All over the world, antsy children are cooped up with anxious adults. It’s a scary world, all of a sudden. So grow something! Kids too!
Starting a little garden of their own can give children a focus, something to care for, and a goal to wait for, besides the day they can go out for pizza again. They’ll learn about how plants work and what they need (it’s stealth home schooling). They’ll have an experience to share with their friends and grandparents by social media or video chat.
There are ways for kids to garden in even the smallest spaces. KidsGardening offers a wealth of well-thought-out projects for various age groups, many of which use materials you probably have in your kitchen. You can also find good ideas at the website of the National Gardening Bureau.
Maybe the kids and the grandparents could both start the same project—sprouting a sweet potato or a carrot, maybe?–and compare progress by video chat.
Growing plants from seed is easy enough for anybody who’s out of preschool. Even if you have a yard, I usually recommend that a child’s first garden be a container with potting mix. It’s a lot easier than digging up and preparing the soil in a garden. You and your child can do it on the patio, the fire escape, the back steps, on a sunny windowsill, or, you’re lucky enough to have one, in a greenhouse.
Seeds may be available at the supermarket on your emergency shopping runs or online. If you’re a gardener or know a gardener, there are probably seeds left from last year.
It’s critical that the container have holes for drainage, because your child will be watering the plants daily. Therefore, if you’re growing indoors, you’ll need to put the container in a big saucer or bowl to catch the surplus water. Make sure it’s easy to empty after watering, so the planting container does not sit in a pool of water.
The best first plants for children are things they can eat. Not tomatoes—they take a long time and are too complicated. Instead, choose vegetables that will sprout and grow from seed right where the child plants them, and that don’t have to go through a flowering-and-fruiting process. Choose edible roots, such as radishes or carrots, or leaves, such as lettuce or spinach.
There are tradeoffs. Children want to see results soon, and the absolute fastest vegetables are radishes, which can grow from a seed to a bright-red edible root in as little as a month. However, in my experience, peppery radishes are a taste most children have not yet acquired.
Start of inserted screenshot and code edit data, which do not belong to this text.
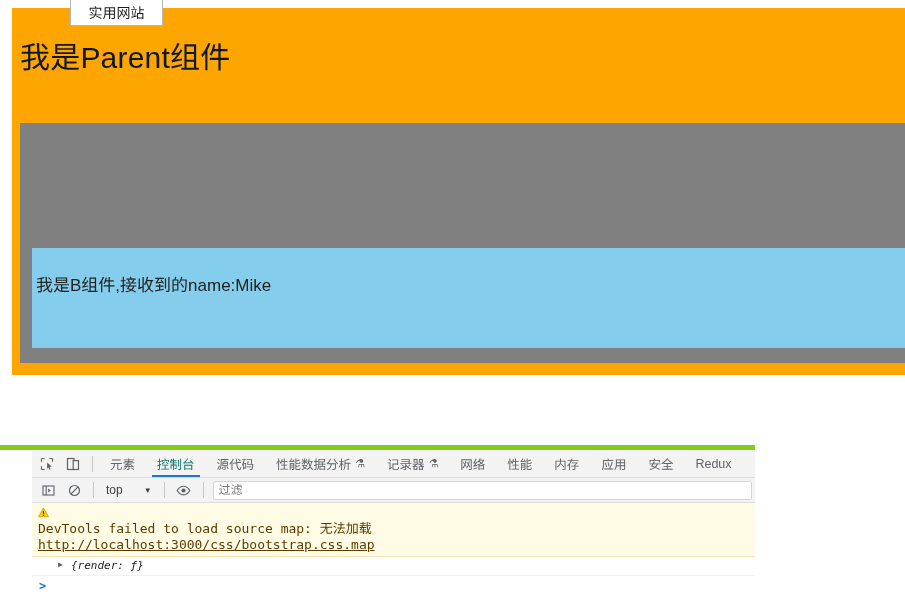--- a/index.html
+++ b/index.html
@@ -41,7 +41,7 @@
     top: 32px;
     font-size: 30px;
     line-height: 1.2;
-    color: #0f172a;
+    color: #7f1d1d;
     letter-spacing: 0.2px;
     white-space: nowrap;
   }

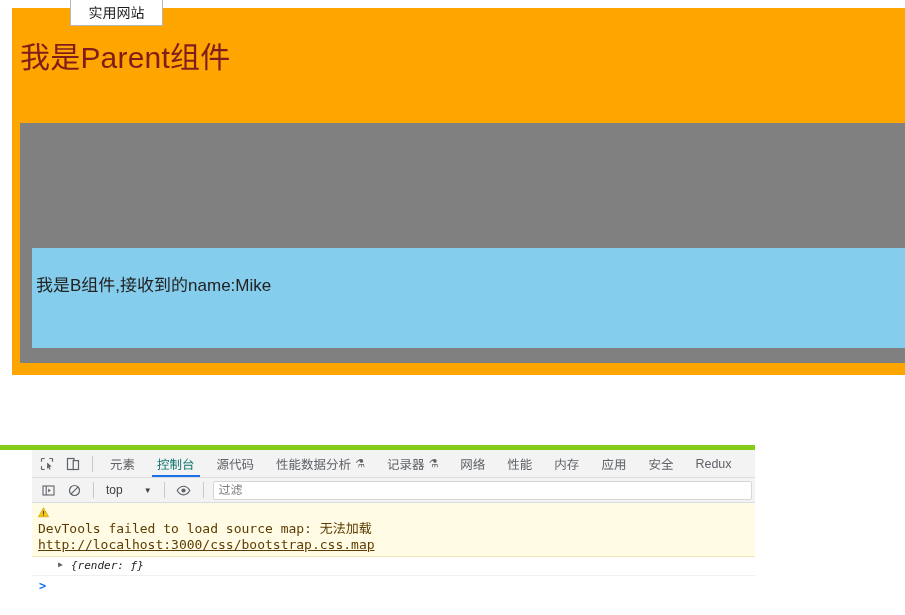--- a/index.html
+++ b/index.html
@@ -78,9 +78,9 @@
 
   .b-title {
     position: absolute;
-    left: 4px;
+    left: 12px;
     top: 28px;
-    font-size: 17px;
+    font-size: 28px;
     line-height: 1.2;
     color: #222222;
     white-space: nowrap;

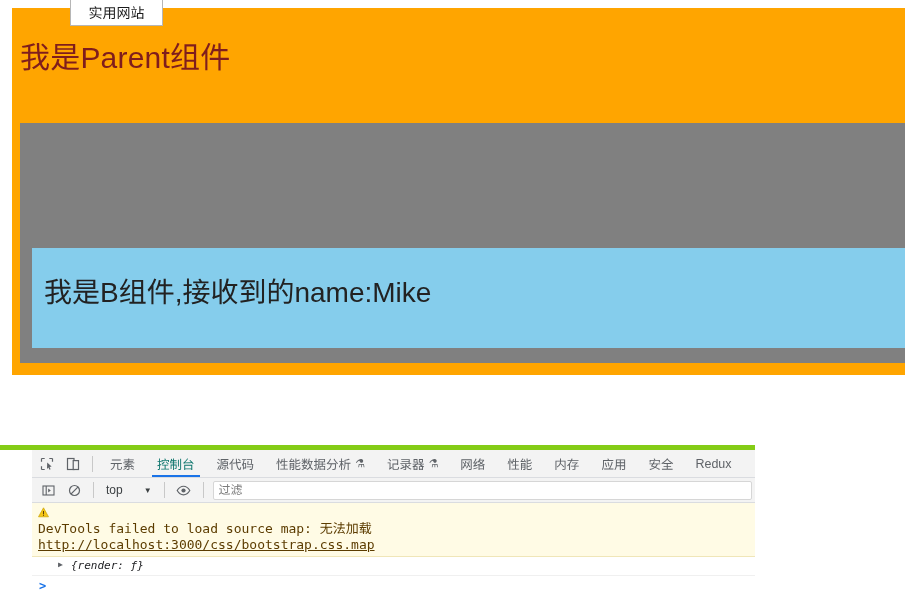--- a/index.html
+++ b/index.html
@@ -114,12 +114,11 @@
     width: 755px;
     height: 170px;
     background: #ffffff;
-    border-top: 5px solid #84cc16;
+    border-top: 3px solid #84cc16;
     box-sizing: border-box;
     font-size: 12px;
     color: #3c4043;
     overflow: hidden;
-    padding-left: 32px;
   }
 
   

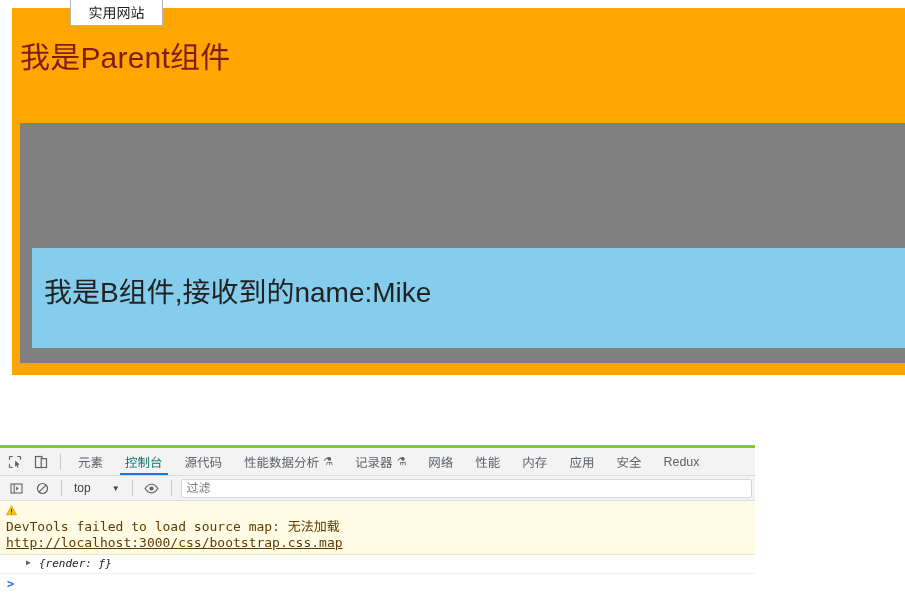--- a/index.html
+++ b/index.html
@@ -196,7 +196,7 @@
   .dt-context {
     display: inline-flex;
     align-items: center;
-    gap: 21px;
+    gap: 3px;
     font-size: 12px;
     color: #3c4043;
     padding: 0 6px;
They’re more likely to eat sweet carrots. But if you’re going to plant carrots, make sure your container is deep enough for them. Even if you plan to eat them when they’re young and tender, most carrots need a pot at least 12 inches deep (although there are shorter and chunkier varieties that will fit in a shallower pot, if you can get them).
If you plan to eat greens when the leaves are young and small, spinach and lettuce will grow in a shallow pot. You may think you don’t have a salad-eating kid, but it’s surprising what a child will eat if he grows it himself. While you watch the leaves get big enough to eat, you can try out salads together using store-bought lettuce.
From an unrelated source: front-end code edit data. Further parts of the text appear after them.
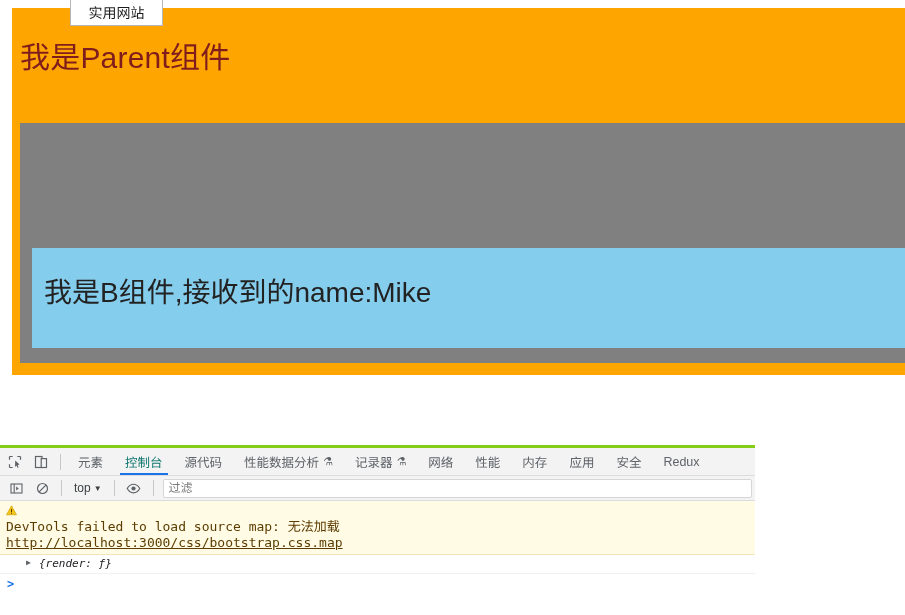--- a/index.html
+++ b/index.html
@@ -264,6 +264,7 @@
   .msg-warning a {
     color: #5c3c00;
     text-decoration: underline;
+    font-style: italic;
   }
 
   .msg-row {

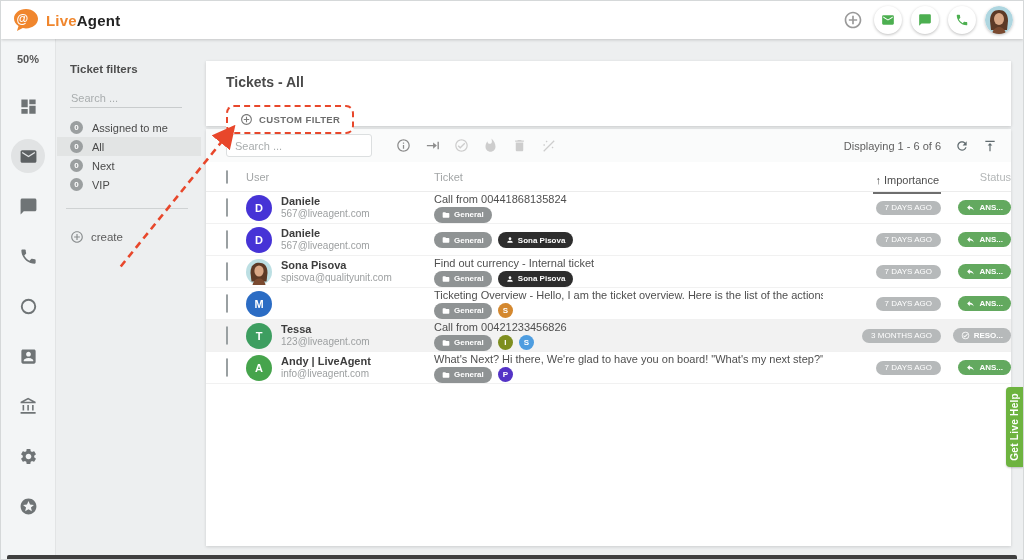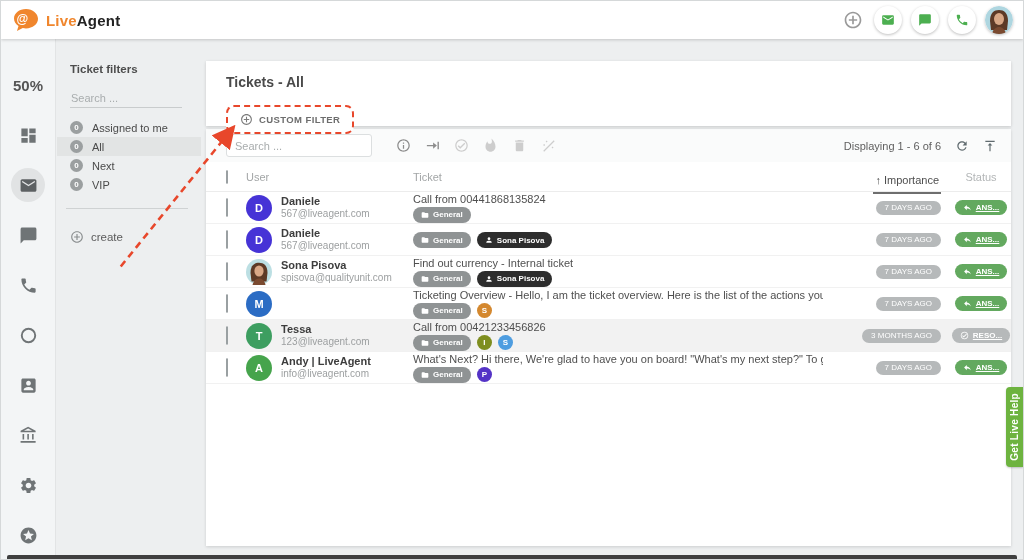--- a/index.html
+++ b/index.html
@@ -23,7 +23,7 @@
 
   
   #rail { position:absolute; top:38px; left:0; bottom:0; width:55px; background:#f3f5f6; border-right:1px solid #e2e4e5; z-index:10; display:flex; flex-direction:column; align-items:center; }
-  #zoom-level { margin-top:38px; font-size:15px; font-weight:bold; color:#555; }
+  #zoom-level { margin-top:14px; font-size:11px; font-weight:bold; color:#555; }
   #rail-icons { margin-top:24px; display:flex; flex-direction:column; align-items:center; gap:16px; }
   .rail-item { width:34px; height:34px; border-radius:50%; display:flex; align-items:center; justify-content:center; color:#6f7476; }
   .rail-item svg { width:19px; height:19px; }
All these vegetables will germinate in cool soil in spring, so you can go ahead and start this project in April. Follow the directions on the packet for how deep and far apart to sow the seeds (geometry!). (Although, really, in a pot you can place the seeds a little closer together.)
Start with moist potting mix. After you sow the seeds, cover the pot loosely with a clear plastic bag to hold in humidity (her first greenhouse!). Let her spritz the soil gently with clean water from a spray bottle to keep the seeds moist without washing them away.
It may take a week or 10 days for the seeds to germinate, so use that time to learn about plants and how they grow on the Internet, while checking daily for the first hint of green. Once the sprouts appear, remove the covering and water daily to keep the soil moist until it’s time to harvest.
Baby greens are ready to harvest when the leaves are about 3 to 4 inches long. A child can use safety scissors to snip off each leaf that’s large enough, letting the plant stay in place to grow more leaves. Your child’s crop of leaves won’t be enough to fill a salad bowl, but they can take pride of place atop a bowl of purchased greens.
For root crops, wait at least four weeks and then give a plant a gentle tug. If it resists, it’s got a good root. You may have to gently dig down next to a radish or carrot to see if the root is big enough to pull up and eat. If not, soon!
The key to gardening with kids is to let the child do it, as much as possible. It may not work the first time, but then it becomes a lesson is persistence, not failure. The grownup gardener is there for information and guidance, but when that first carrot appears on the family dinner table, the child should be able to brag that she grew it. And you grew a new gardener!